UK butterfly season to start earlier than usual
The UK's butterfly season is expected to start earlier than usual due to a particularly sunny spring.
Record-breaking levels of sunshine have encouraged midsummer butterflies to emerge unusually early, with an array of both common and rare species appearing a month before their usual flight season.
Butterflies can be found in meadows and woods in July, including the ringlet and marbled white butterfly.
With weather data indicating this year has provided the best summer for butterflies in nearly 25 years, butterflies have emerged earlier than normal. Most butterflies tend to fly during the warmest, sunniest time of day, from mid-morning to late afternoon.
When the sun comes out, it is typical for butterflies to emerge in large numbers.
Spotted so far is the heath fritillary, a notoriously sedentary butterfly which this year has been found on new sites across Exmoor. Its emergence has come as a nice surprise, particularly as it is listed as an endangered butterfly.

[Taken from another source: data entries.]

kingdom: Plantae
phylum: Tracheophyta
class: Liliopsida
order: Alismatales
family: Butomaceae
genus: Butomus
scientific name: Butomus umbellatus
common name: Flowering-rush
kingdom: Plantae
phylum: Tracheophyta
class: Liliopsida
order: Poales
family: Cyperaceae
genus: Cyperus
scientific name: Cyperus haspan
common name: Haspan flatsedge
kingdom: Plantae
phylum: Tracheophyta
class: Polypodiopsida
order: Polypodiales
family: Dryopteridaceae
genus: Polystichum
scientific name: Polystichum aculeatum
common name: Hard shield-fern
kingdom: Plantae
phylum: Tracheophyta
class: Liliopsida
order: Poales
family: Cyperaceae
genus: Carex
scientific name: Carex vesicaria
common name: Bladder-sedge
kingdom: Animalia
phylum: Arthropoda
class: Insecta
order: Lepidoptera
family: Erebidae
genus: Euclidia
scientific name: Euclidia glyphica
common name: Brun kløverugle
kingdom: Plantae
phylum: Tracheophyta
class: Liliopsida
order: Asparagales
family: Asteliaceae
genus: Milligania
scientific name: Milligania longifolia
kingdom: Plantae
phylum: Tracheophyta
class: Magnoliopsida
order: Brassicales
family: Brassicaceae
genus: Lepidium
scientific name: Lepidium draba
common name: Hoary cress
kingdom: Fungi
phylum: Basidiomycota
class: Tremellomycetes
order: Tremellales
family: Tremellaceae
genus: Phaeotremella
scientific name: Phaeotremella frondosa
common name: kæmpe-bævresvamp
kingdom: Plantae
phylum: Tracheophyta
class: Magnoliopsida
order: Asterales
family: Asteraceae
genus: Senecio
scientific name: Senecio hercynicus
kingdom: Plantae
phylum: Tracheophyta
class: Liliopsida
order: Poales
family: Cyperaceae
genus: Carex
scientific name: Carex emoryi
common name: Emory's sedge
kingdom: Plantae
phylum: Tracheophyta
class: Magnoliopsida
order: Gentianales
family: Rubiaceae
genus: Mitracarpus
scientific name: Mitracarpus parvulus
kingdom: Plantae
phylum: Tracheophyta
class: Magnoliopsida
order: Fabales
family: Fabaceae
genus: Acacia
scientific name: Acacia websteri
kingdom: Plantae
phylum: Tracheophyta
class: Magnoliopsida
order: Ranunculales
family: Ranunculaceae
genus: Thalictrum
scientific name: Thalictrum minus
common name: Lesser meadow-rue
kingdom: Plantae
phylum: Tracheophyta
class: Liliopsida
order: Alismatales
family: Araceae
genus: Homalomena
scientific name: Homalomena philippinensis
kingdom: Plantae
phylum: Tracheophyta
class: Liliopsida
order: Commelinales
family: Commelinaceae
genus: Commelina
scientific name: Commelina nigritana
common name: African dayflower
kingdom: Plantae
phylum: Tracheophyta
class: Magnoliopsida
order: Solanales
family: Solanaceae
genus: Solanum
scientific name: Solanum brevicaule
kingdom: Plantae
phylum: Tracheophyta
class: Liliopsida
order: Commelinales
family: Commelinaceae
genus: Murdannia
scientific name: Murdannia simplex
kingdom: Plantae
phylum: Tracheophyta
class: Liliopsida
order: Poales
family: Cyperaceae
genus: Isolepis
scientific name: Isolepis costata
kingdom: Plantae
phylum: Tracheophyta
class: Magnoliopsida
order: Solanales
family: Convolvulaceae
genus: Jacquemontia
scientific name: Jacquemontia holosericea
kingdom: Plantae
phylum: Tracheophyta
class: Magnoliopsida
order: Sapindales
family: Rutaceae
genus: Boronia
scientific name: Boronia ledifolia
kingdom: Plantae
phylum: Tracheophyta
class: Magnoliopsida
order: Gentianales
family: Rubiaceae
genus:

Matthew Oates, a nature conservation advisor for the National Trust, has noted that 10 species of Apatura iris (a beautiful and rare butterfly) has seen 10 species earlier this year than during any other summer for fifty years.
Fortunately for butterflies, they are "climate and weather opportunists par excellence", said Oates. The early emergence of butterflies is an adaptation and response to the early warm dry weather across the UK, but also global warming which is causing large revisions to butterfly flight seasons.